Students in England are to be offered accelerated two-year degree courses which will cut tuition fees by 20 per cent, if new government proposals are approved.
Universities will be allowed to charge higher annual rates for the condensed courses – but, because there will be one fewer year compared to traditional degrees, the overall price will fall.
Sam Gyimah, universities minister, announced the plans in a statement on Sunday.
He said centres would charge about £11,000 a year for the fast-track learning, which would mean students coughing up roughly £5,750 less for the full course, which is £27,750 for three years.
And he added that he hoped the proposals would widen the appeal of higher education by making the resulting debt more manageable and reducing the time commitment required.
“Accelerated degrees not only make it possible for the next generation of students to access higher education and the undeniable financial, academic and personal benefits it has to offer but drives the sector to offer dynamic choices that serve students’ needs,” he said.
The courses would have the same number of teaching hours but crammed into two extended 45-week years.
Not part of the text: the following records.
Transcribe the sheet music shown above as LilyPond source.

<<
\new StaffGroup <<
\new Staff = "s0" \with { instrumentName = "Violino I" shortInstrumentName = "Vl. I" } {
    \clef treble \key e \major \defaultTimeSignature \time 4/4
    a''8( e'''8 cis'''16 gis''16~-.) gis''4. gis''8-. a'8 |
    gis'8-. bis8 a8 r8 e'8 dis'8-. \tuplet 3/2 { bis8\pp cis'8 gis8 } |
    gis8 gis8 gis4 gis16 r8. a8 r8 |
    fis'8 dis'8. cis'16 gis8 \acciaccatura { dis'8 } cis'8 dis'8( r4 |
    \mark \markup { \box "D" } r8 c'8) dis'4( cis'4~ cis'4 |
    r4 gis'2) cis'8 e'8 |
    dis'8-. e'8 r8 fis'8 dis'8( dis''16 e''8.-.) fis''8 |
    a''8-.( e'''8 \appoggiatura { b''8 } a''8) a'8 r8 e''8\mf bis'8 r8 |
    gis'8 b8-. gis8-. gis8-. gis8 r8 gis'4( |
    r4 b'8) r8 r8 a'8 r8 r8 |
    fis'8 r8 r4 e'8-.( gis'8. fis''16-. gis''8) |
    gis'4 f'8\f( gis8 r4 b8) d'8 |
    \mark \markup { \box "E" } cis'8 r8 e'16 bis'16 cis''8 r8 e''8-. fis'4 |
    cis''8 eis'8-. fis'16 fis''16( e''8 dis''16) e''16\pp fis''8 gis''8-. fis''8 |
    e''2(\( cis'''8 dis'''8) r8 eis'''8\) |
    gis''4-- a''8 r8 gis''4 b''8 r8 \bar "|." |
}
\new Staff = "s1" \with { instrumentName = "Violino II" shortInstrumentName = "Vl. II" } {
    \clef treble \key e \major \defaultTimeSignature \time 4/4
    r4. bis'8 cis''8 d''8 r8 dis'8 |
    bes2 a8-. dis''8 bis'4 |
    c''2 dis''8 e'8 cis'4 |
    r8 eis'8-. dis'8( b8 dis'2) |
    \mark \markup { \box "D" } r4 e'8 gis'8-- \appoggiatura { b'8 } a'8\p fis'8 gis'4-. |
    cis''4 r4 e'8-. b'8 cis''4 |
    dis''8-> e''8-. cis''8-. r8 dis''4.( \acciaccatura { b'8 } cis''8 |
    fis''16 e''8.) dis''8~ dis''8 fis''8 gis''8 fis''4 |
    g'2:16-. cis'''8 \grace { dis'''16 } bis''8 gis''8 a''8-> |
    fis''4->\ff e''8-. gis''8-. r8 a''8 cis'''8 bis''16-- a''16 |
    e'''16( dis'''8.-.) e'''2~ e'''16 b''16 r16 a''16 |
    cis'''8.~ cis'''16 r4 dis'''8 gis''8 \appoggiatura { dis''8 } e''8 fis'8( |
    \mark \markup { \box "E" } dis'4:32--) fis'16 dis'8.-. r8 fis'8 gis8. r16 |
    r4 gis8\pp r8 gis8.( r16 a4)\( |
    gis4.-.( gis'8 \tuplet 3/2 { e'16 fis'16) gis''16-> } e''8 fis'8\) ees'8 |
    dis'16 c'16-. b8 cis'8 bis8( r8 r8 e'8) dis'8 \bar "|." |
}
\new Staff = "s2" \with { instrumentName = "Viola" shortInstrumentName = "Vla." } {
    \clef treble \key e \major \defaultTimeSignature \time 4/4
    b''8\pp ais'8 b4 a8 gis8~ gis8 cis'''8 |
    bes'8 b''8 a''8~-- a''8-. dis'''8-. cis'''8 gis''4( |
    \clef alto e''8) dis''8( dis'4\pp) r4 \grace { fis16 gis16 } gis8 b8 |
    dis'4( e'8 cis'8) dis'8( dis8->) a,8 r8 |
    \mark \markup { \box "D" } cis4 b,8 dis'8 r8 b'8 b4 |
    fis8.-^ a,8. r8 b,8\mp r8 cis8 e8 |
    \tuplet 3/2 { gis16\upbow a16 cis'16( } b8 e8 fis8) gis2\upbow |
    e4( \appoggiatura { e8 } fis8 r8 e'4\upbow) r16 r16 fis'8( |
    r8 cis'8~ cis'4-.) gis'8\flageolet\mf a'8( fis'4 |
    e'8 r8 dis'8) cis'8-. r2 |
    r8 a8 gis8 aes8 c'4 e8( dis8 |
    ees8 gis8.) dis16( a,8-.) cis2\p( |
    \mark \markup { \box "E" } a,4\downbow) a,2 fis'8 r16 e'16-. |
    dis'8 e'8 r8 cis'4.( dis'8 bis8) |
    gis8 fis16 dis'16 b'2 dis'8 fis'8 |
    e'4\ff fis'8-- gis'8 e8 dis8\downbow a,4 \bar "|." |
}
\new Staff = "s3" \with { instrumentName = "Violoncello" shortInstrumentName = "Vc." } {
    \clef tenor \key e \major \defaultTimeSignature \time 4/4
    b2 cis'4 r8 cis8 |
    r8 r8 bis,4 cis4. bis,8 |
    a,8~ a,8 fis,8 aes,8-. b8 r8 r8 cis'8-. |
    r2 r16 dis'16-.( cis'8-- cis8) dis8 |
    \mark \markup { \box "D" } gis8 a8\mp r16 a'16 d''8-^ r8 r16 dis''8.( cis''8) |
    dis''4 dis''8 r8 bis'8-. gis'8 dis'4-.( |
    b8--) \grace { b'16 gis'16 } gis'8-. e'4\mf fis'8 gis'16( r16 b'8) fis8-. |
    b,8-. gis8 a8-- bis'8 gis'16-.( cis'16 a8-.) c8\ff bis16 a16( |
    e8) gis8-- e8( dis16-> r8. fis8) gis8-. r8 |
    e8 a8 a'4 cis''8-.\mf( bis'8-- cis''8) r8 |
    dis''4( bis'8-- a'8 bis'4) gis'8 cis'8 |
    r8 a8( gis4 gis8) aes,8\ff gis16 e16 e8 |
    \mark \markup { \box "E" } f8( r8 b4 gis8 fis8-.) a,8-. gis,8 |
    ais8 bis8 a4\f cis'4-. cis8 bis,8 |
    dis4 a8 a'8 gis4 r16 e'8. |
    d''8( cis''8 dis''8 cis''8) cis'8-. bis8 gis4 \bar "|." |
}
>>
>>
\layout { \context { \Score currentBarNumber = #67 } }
But the plans – which will raise annual fees above the legal cap of £9,250 – will first require parliamentary approval.
If that is forthcoming, Mr Gyimah says such courses could potentially operate from next year.
A previous consultation said the government should aim to have 5 per cent of all students taking the shorter courses within 10 years.
However, the head of one of the first universities to offer two-year degrees more than 40 years ago has warned that many centres will find it difficult to adapt.
Sir Anthony Seldon, vice-chancellor of the University of Buckingham, said: “Two-year degrees are a more efficient and cost-effective method for students to get on with their careers and their lives.”
But he told the BBC: “Universities offering three-year degrees will find it difficult to restructure.
“We would like the universities minister to engage in discussions with us in order to assist independent providers who offer two-year degrees.”
The University and College Union, which represents researchers and teaching staff, also expressed concerns.
It said there was “an educational risk that fast track programmes will make it harder for students to combine study with periods of reflection, critical thinking and a ‘deep approach’ to learning”.
It added it would also make it harder for them to earn money at the same time as studying, and would make it harder for those studying while trying to juggle other responsibilities like childcare.